Go Contrarian to Avoid Correlation
The odds are still stacked against individual investors, but if you're willing to look outside the world of income stocks, contrarian funds may be a good investment, writes Kevin McDevitt of Morningstar FundInvestor.
With money rushing into index funds, active contrarians may offer a way to cut risk.
These funds may be of special interest to risk-averse investors who want equity exposure but are concerned about market risk. That’s understandable, since the whole notion of market risk has been turned upside down in recent years, not just by frightful headlines, but also by the headlong rush into passively managed index vehicles, open-end funds, and ETFs alike.
Nearly $575 billion, or more than 20% of beginning assets, left actively managed US stock funds from May 2006 through August 2012. Over that same span, passively managed vehicles collected $350 billion. As a result, passive fund market share has roughly doubled over the past ten years to 33% of US stock fund assets.
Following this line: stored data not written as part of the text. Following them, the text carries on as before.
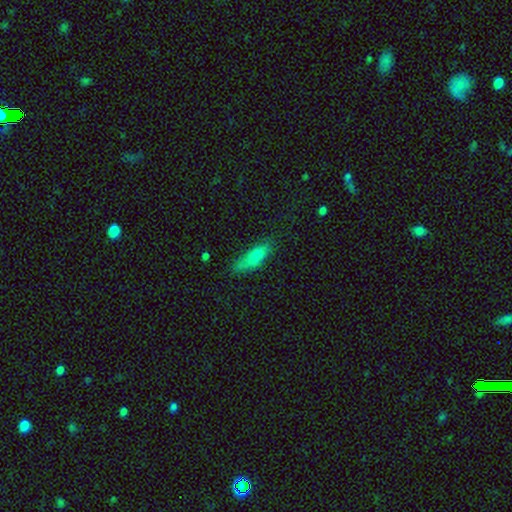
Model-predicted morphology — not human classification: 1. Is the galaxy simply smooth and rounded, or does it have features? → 78% smooth, 14% featured or disk, 8% star or artifact.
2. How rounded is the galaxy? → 56% cigar-shaped, 42% in between, 2% round.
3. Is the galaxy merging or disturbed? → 68% none, 23% minor disturbance, 6% major disturbance, 2% merger.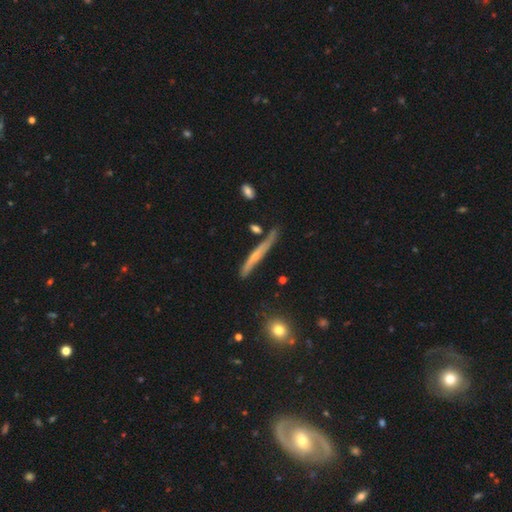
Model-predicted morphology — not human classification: A featured or disk galaxy (60%) viewed edge-on (92%) with a rounded central bulge (54%). Merging: none (70%).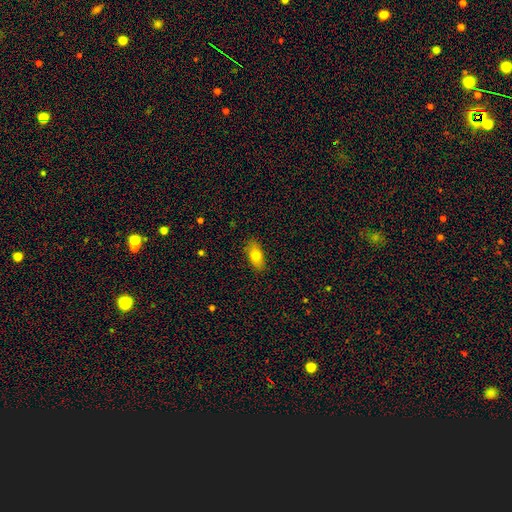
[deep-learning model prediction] Morphology: type=smooth (76%); roundness=in between (86%); merging=none (86%).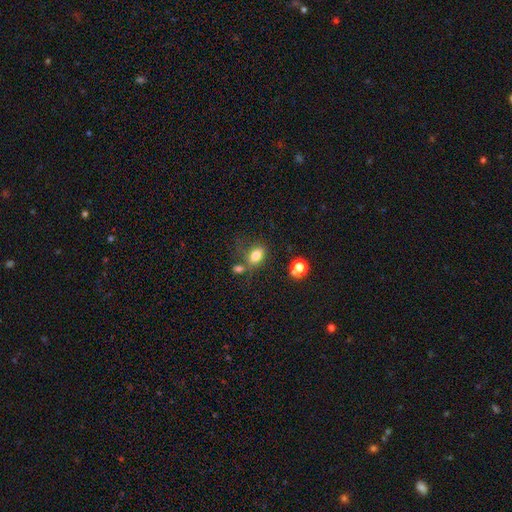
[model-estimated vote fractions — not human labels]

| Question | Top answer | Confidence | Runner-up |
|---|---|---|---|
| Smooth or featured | smooth | 77% | star or artifact (12%) |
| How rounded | in between | 80% | round (17%) |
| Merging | none | 56% | merger (18%) |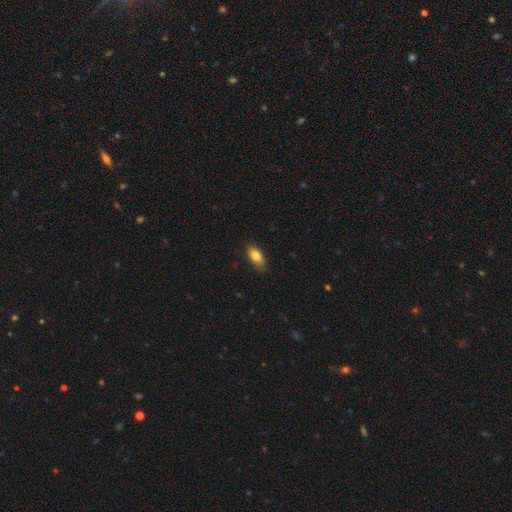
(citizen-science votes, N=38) Q: Smooth or featured?
A: smooth (84%); runner-up: featured or disk (13%)
Q: How rounded?
A: in between (84%); runner-up: cigar-shaped (12%)
Q: Merging?
A: none (78%); runner-up: minor disturbance (14%)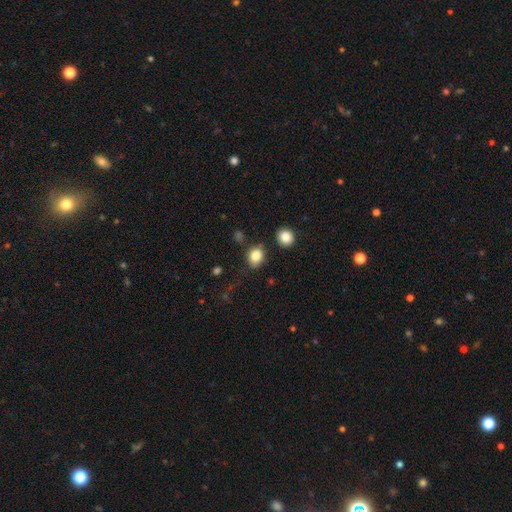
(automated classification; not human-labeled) A smooth galaxy with no disk features (84%) that is round (53%).

Vote fractions:
- Smooth or featured? smooth: 84% / star or artifact: 10% / featured or disk: 6%
- How rounded? round: 53% / in between: 46% / cigar-shaped: 1%
- Merging? none: 75% / minor disturbance: 16% / merger: 5% / major disturbance: 5%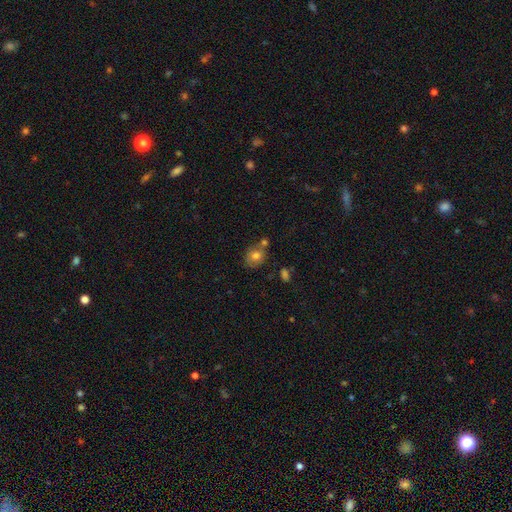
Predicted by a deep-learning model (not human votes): The model was most divided on "how rounded": round: 62%, in between: 37%, cigar-shaped: 1%. More confident: smooth or featured — smooth (75%); merging — none (59%).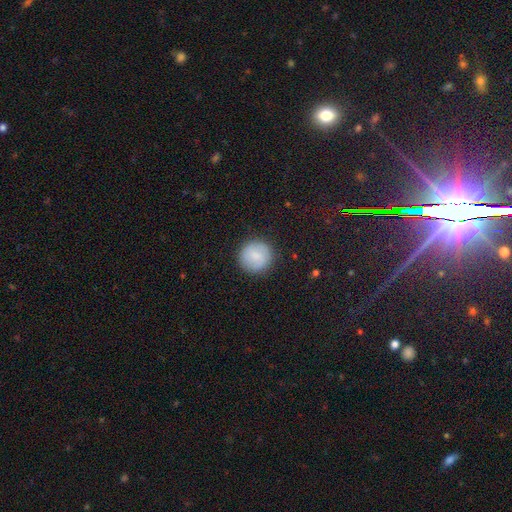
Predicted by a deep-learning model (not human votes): Q: Smooth or featured?
A: smooth (82%); runner-up: featured or disk (11%)
Q: How rounded?
A: round (95%); runner-up: in between (4%)
Q: Merging?
A: none (89%); runner-up: minor disturbance (8%)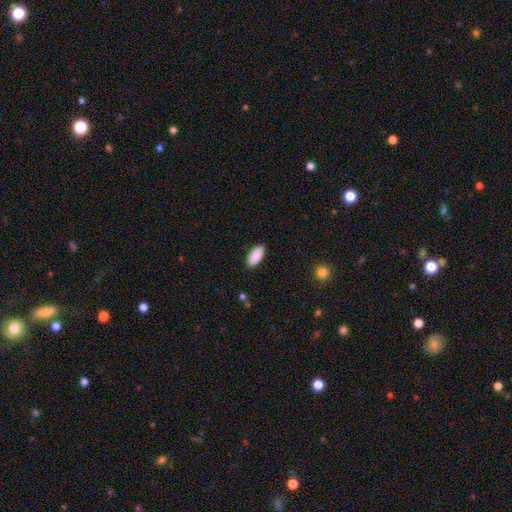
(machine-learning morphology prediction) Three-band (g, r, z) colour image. It shows a smooth galaxy with no disk features (91%) that is in between round and cigar-shaped (89%). Merging: none (89%).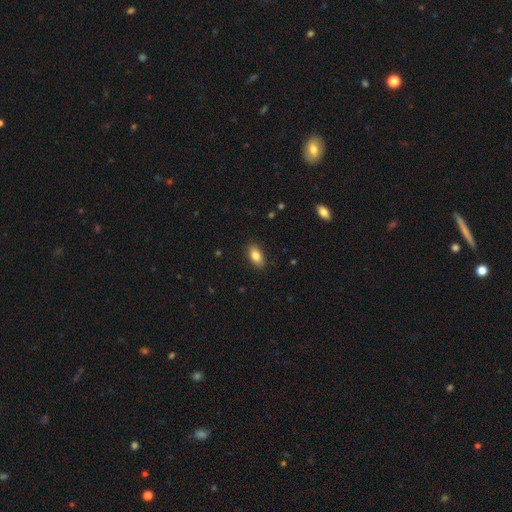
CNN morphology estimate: smooth 85%, star or artifact 8%, featured or disk 8%. Down the decision tree: how rounded — in between (91%); merging — none (88%).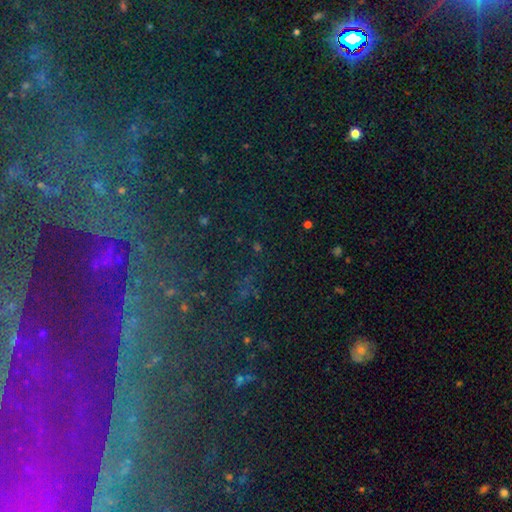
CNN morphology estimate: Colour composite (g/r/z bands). It shows a star or artifact, not a galaxy (56%).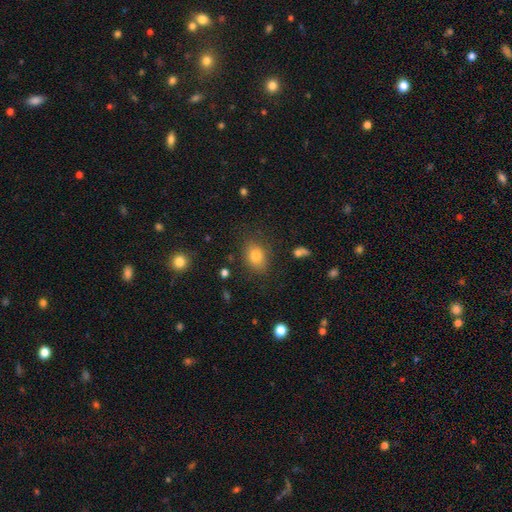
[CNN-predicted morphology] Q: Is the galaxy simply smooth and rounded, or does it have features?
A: smooth — 80%.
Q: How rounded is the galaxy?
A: in between — 66%.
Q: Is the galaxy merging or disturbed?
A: none — 81%.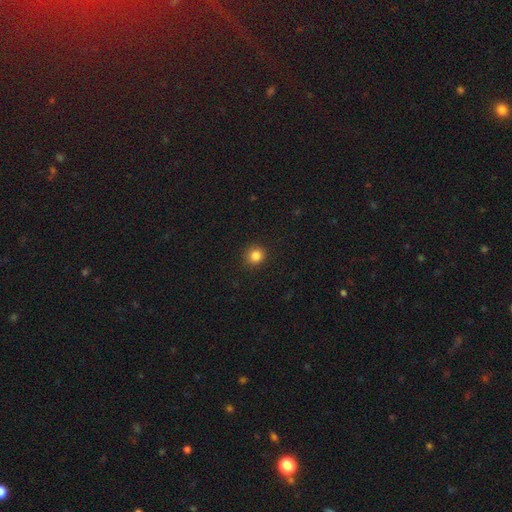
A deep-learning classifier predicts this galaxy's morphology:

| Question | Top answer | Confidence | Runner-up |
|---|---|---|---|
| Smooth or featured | smooth | 85% | star or artifact (11%) |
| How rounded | round | 87% | in between (12%) |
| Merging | none | 90% | minor disturbance (7%) |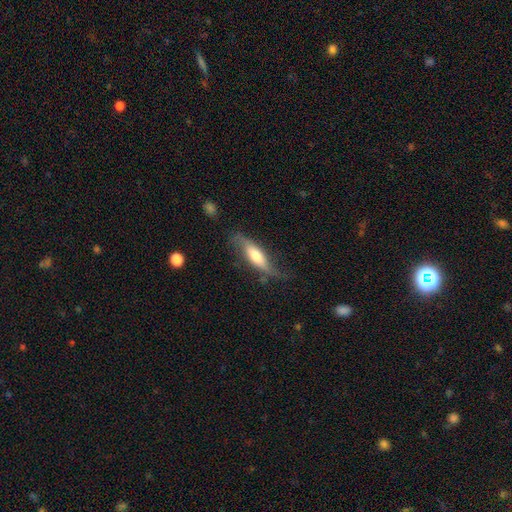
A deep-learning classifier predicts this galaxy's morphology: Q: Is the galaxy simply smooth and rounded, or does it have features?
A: featured or disk — 48%.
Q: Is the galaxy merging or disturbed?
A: none — 54%.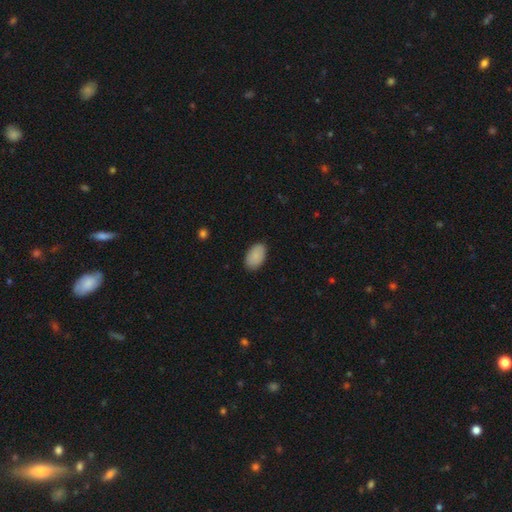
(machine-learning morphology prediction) A smooth galaxy with no disk features (87%) that is in between round and cigar-shaped (93%).

Vote fractions:
- Smooth or featured? smooth: 87% / featured or disk: 7% / star or artifact: 6%
- How rounded? in between: 93% / round: 6% / cigar-shaped: 1%
- Merging? none: 86% / minor disturbance: 11% / major disturbance: 2% / merger: 1%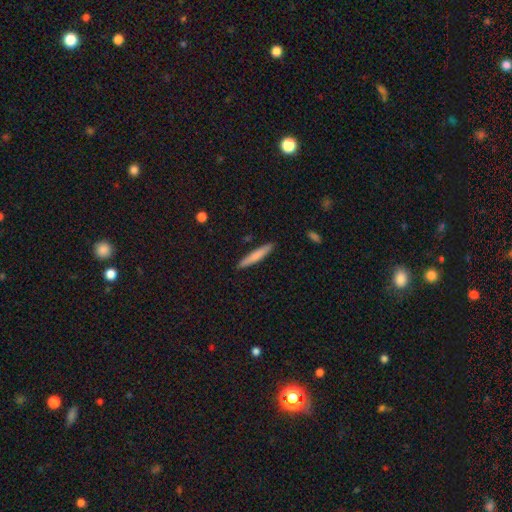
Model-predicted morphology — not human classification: Q: Smooth or featured?
A: smooth (75%); runner-up: featured or disk (20%)
Q: How rounded?
A: cigar-shaped (93%); runner-up: in between (5%)
Q: Merging?
A: none (90%); runner-up: minor disturbance (7%)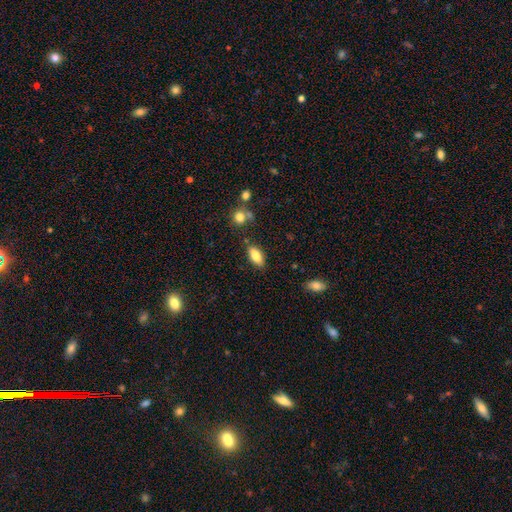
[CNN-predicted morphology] Overall: smooth (81%). How rounded: in between (87%). Merging: none (82%).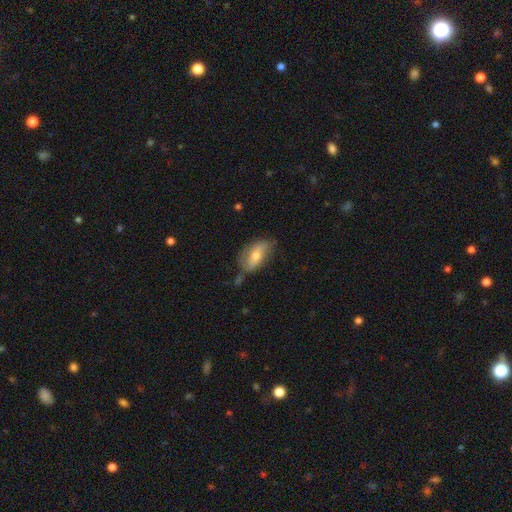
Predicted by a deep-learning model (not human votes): This is possibly a smooth galaxy (52%). How rounded: clearly in between (88%). Merging: possibly none (53%).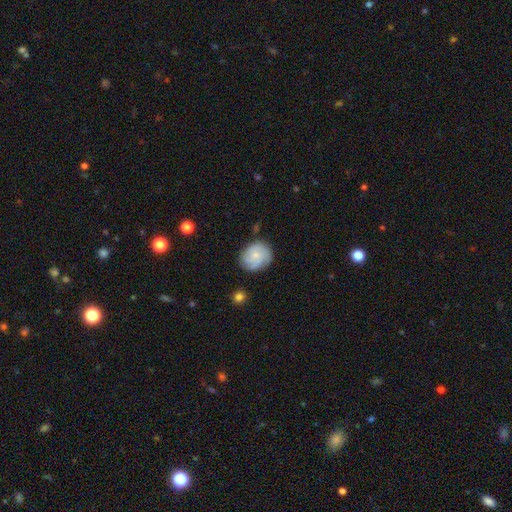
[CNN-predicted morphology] Smooth or featured? Predicted: smooth (p=0.48). Merging? Predicted: none (p=0.75).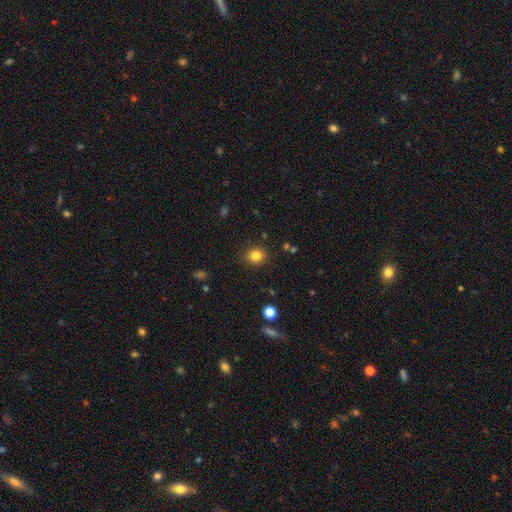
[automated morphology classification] The model was most divided on "how rounded": round: 82%, in between: 17%, cigar-shaped: 1%. More confident: merging — none (88%); smooth or featured — smooth (83%).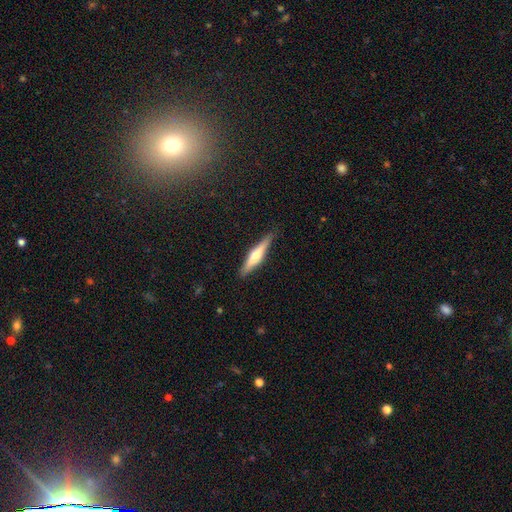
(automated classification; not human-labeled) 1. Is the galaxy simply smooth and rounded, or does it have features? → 57% featured or disk, 38% smooth, 6% star or artifact.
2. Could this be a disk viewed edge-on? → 96% yes, 4% no.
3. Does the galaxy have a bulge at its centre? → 86% rounded, 7% none, 6% boxy.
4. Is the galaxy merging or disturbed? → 88% none, 9% minor disturbance, 2% major disturbance, 1% merger.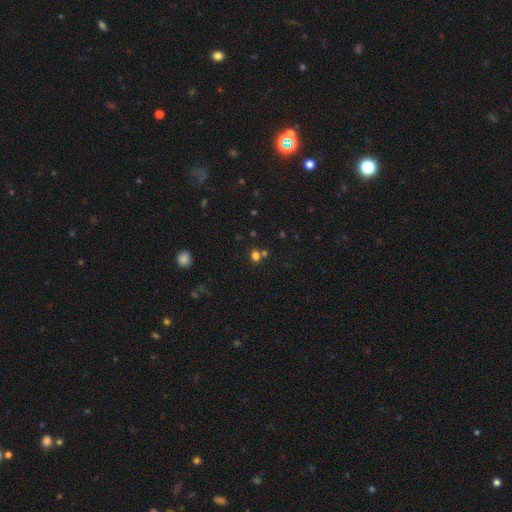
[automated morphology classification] Smooth or featured? Predicted: smooth (p=0.71). How rounded? Predicted: round (p=0.65). Merging? Predicted: none (p=0.65).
The problem with the increasing popularity of index funds is that it could diminish some of their virtues. To be sure, the case for index funds is very compelling. They offer low costs, broad diversification, and generally competitive risk-adjusted returns versus category peers without much manager risk (that is, the risk that a fund manager underperforms his index).
But flows into passively managed funds have arguably diminished the benefits of diversification and increased risk in equity markets. In a paper published this spring in the Financial Analysts Journal, Rodney Sullivan at the CFA Institute and Morningstar Investment Management’s James Xiong argue that ETF flows in particular have contributed to increased correlations among stocks, as they increasingly trade as part of index baskets rather than individually.
They estimate that ETF trading now accounts for roughly one-third of all trading in the US.